Я голову подымаю — и впрямь он. Моя пятиэтажка, истинно. И вечная Пантелеевна, как застывшая фигура мадам Тюссо, у подъезда на лавке сидит, и «москвич» Петровича все так же супротив входа ржавеет.
— Пантелеевна! — кричу тогда, обрадовавшись несказанно. — Родная! Сколько лет, сколько зим!
Сел рядом, улыбаюсь, как дурак, от счастья. Даже мужику всю оставшуюся водку отдал — а как же, он ведь меня от бесовских чар освободил. Но как я в его сети попал, до сих пор не пойму.

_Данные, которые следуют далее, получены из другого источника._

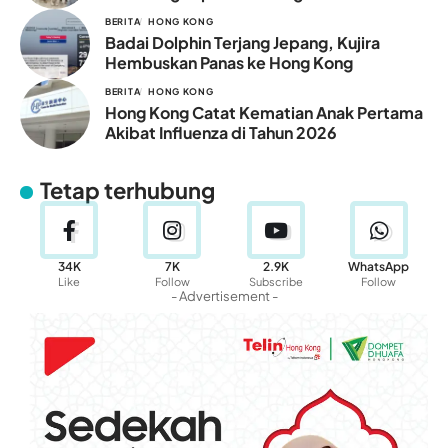
BERITA
HONG KONG
Badai Dolphin Terjang Jepang, Kujira
Hembuskan Panas ke Hong Kong
BERITA
HONG KONG
Hong Kong Catat Kematian Anak Pertama
Akibat Influenza di Tahun 2026
Tetap terhubung
34K
7K
2.9K
WhatsApp
Like
Follow
Subscribe
Follow
- Advertisement -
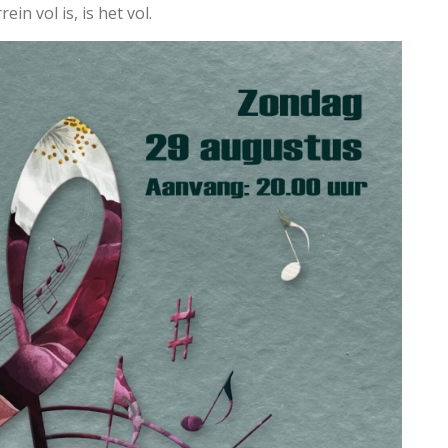
in vol is, is het vol.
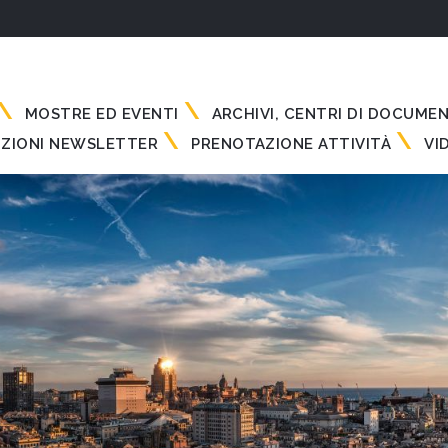
MOSTRE ED EVENTI
ARCHIVI, CENTRI DI DOCUME
IZIONI NEWSLETTER
PRENOTAZIONE ATTIVITÀ
VI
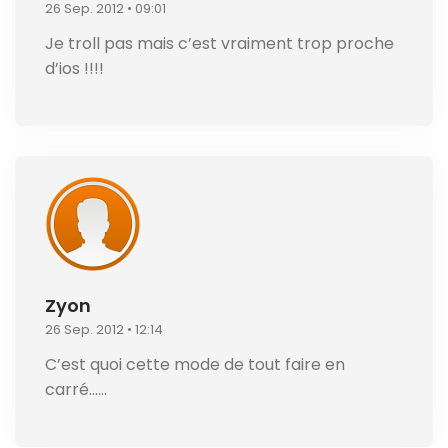
26 Sep. 2012 • 09:01
Je troll pas mais c’est vraiment trop proche
d’ios !!!!
Zyon
26 Sep. 2012 • 12:14
C’est quoi cette mode de tout faire en
carré……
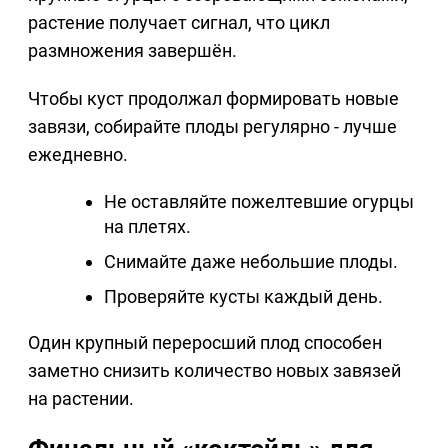
растение получает сигнал, что цикл
размножения завершён.
Чтобы куст продолжал формировать новые
завязи, собирайте плоды регулярно - лучше
ежедневно.
Не оставляйте пожелтевшие огурцы
на плетях.
Снимайте даже небольшие плоды.
Проверяйте кусты каждый день.
Один крупный переросший плод способен
заметно снизить количество новых завязей
на растении.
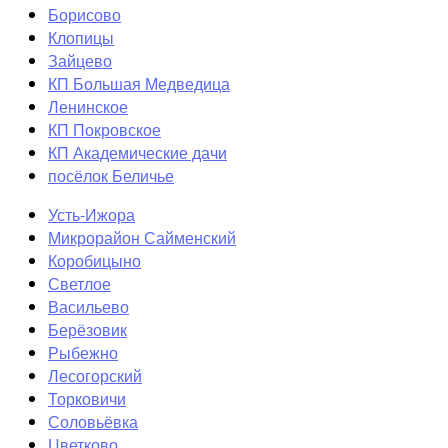
Борисово
Клопицы
Зайцево
КП Большая Медведица
Ленинское
КП Покровское
КП Академические дачи
посёлок Беличье
Усть-Ижора
Микрорайон Сайменский
Коробицыно
Светлое
Васильево
Берёзовик
Рыбежно
Лесогорский
Торковичи
Соловьёвка
Цветково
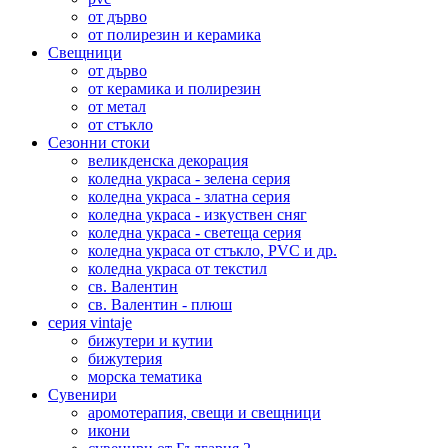
от дърво
от полирезин и керамика
Свещници
от дърво
от керамика и полирезин
от метал
от стъкло
Сезонни стоки
великденска декорация
коледна украса - зелена серия
коледна украса - златна серия
коледна украса - изкуствен сняг
коледна украса - светеща серия
коледна украса от стъкло, PVC и др.
коледна украса от текстил
св. Валентин
св. Валентин - плюш
серия vintaje
бижутери и кутии
бижутерия
морска тематика
Сувенири
аромотерапия, свещи и свещници
икони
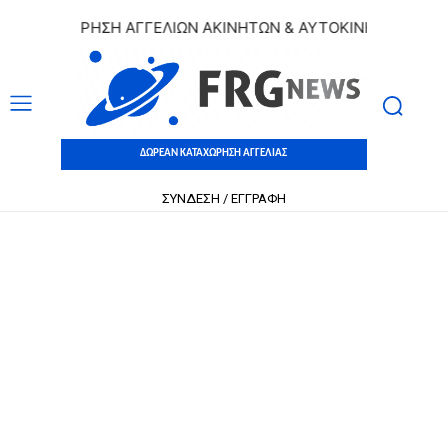
ΚΑΤΑΧΩΡΗΣΗ ΑΓΓΕΛΙΩΝ ΑΚΙΝΗΤΩΝ & ΑΥΤΟΚΙΝΗΤΩΝ | ΔΩΡΕΑ
ΔΩΡΕΑΝ ΚΑΤΑΧΩΡΗΣΗ ΑΓΓΕΛΙΑΣ
ΣΥΝΔΕΣΗ / ΕΓΓΡΑΦΗ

Может, во мне тогда веры большой не было? — сказал Суворов задумчиво, перекрестился размашисто и опять закурил, не отрывая взгляда от окна.
— А я-то и креститься толком не умею, — посетовал Виктор.
— А сам крещенный?
— С младенчества.
— Ну, эт дело несложное: сложил вместе три пальца — большой, указательный и средний, как единая Троица, а два последних пригнул к ладони — две природы Господни — Божественная и человеческая, и осенил себя от середины лба до солнечного сплетения, от правого плеча к левому. И поклонился Богу, и поблагодарил его за все милости.
— А как ты различаешь, кому молиться, кому свечки ставить, кого вспоминать?
— Тут каждый по себе. Сердце само подскажет. Кому б ты из апостолов ни молился, какого святого не вспоминал, все угодно Богу, лишь бы во благо.
— И откуда ж ты все это знаешь?
— Да было дело, в одной камере с бывшим священником сидел, тот в свое время старушку на машине сбил. Ох и убивался потом. А вообще подкованный был, особенно, что касается всяких обрядов там православных или традиций. Вот он, можно сказать, и просветил меня, приблизил к церкви.
Суворов глубоко затянулся сигаретой и выдохнул дым неторопливо, словно хотел, чтобы тот окутал его и не дал так быстро струиться мыслям.